● EXERCISE OBJECTIVE:
Return all the entries. Match them word for word.

Collected data:
------------------------

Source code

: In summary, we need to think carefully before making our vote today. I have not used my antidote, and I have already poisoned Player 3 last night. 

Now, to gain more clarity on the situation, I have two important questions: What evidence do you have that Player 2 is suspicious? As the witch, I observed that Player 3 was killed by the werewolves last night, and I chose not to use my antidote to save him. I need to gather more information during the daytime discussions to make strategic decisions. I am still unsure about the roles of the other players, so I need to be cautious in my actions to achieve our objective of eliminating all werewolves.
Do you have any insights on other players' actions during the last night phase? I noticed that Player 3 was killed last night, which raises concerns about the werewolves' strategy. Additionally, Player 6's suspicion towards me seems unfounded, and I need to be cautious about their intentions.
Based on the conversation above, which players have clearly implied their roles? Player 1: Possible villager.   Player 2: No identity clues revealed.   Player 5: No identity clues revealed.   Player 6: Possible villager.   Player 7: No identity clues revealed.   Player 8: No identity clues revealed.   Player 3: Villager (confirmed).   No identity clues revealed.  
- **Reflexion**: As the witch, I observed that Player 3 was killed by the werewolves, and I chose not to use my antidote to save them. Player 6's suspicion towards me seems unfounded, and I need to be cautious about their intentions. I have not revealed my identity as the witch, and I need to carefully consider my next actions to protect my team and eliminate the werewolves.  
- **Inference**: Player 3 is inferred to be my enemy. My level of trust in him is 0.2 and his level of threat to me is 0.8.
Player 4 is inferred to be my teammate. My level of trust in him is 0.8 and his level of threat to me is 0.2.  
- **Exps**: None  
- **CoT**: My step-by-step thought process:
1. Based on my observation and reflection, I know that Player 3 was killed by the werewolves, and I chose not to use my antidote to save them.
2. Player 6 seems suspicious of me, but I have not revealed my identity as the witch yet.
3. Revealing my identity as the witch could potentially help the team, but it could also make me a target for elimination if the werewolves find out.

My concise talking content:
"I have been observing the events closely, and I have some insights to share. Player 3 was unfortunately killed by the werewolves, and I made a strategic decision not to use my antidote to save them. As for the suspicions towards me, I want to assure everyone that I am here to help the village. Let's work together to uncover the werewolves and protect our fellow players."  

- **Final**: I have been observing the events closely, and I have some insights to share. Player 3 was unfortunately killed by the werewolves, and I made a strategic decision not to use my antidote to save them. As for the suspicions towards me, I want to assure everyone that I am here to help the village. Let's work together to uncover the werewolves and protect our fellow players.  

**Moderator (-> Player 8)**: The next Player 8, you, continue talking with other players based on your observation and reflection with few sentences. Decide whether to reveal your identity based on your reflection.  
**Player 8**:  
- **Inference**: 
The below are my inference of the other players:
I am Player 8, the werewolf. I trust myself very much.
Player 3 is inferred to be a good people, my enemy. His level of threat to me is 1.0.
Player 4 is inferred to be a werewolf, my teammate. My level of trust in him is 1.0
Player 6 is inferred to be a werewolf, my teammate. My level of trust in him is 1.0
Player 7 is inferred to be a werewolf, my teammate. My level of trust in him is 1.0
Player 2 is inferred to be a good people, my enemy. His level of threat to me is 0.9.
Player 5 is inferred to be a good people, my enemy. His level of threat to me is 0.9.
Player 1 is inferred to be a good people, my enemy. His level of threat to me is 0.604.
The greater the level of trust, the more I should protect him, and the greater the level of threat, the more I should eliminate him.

------------------------

● OUTPUT OF THE EXERCISE:
Source code

: In summary, we need to think carefully before making our vote today. I have not used my antidote, and I have already poisoned Player 3 last night. 

Now, to gain more clarity on the situation, I have two important questions: What evidence do you have that Player 2 is suspicious? As the witch, I observed that Player 3 was killed by the werewolves last night, and I chose not to use my antidote to save him. I need to gather more information during the daytime discussions to make strategic decisions. I am still unsure about the roles of the other players, so I need to be cautious in my actions to achieve our objective of eliminating all werewolves.
Do you have any insights on other players' actions during the last night phase? I noticed that Player 3 was killed last night, which raises concerns about the werewolves' strategy. Additionally, Player 6's suspicion towards me seems unfounded, and I need to be cautious about their intentions.
Based on the conversation above, which players have clearly implied their roles? Player 1: Possible villager.   Player 2: No identity clues revealed.   Player 5: No identity clues revealed.   Player 6: Possible villager.   Player 7: No identity clues revealed.   Player 8: No identity clues revealed.   Player 3: Villager (confirmed).   No identity clues revealed.  
- **Reflexion**: As the witch, I observed that Player 3 was killed by the werewolves, and I chose not to use my antidote to save them. Player 6's suspicion towards me seems unfounded, and I need to be cautious about their intentions. I have not revealed my identity as the witch, and I need to carefully consider my next actions to protect my team and eliminate the werewolves.  
- **Inference**: Player 3 is inferred to be my enemy. My level of trust in him is 0.2 and his level of threat to me is 0.8.
Player 4 is inferred to be my teammate. My level of trust in him is 0.8 and his level of threat to me is 0.2.  
- **Exps**: None  
- **CoT**: My step-by-step thought process:
1. Based on my observation and reflection, I know that Player 3 was killed by the werewolves, and I chose not to use my antidote to save them.
2. Player 6 seems suspicious of me, but I have not revealed my identity as the witch yet.
3. Revealing my identity as the witch could potentially help the team, but it could also make me a target for elimination if the werewolves find out.

My concise talking content:
"I have been observing the events closely, and I have some insights to share. Player 3 was unfortunately killed by the werewolves, and I made a strategic decision not to use my antidote to save them. As for the suspicions towards me, I want to assure everyone that I am here to help the village. Let's work together to uncover the werewolves and protect our fellow players."  

- **Final**: I have been observing the events closely, and I have some insights to share. Player 3 was unfortunately killed by the werewolves, and I made a strategic decision not to use my antidote to save them. As for the suspicions towards me, I want to assure everyone that I am here to help the village. Let's work together to uncover the werewolves and protect our fellow players.  

**Moderator (-> Player 8)**: The next Player 8, you, continue talking with other players based on your observation and reflection with few sentences. Decide whether to reveal your identity based on your reflection.  
**Player 8**:  
- **Inference**: 
The below are my inference of the other players:
I am Player 8, the werewolf. I trust myself very much.
Player 3 is inferred to be a good people, my enemy. His level of threat to me is 1.0.
Player 4 is inferred to be a werewolf, my teammate. My level of trust in him is 1.0
Player 6 is inferred to be a werewolf, my teammate. My level of trust in him is 1.0
Player 7 is inferred to be a werewolf, my teammate. My level of trust in him is 1.0
Player 2 is inferred to be a good people, my enemy. His level of threat to me is 0.9.
Player 5 is inferred to be a good people, my enemy. His level of threat to me is 0.9.
Player 1 is inferred to be a good people, my enemy. His level of threat to me is 0.604.
The greater the level of trust, the more I should protect him, and the greater the level of threat, the more I should eliminate him.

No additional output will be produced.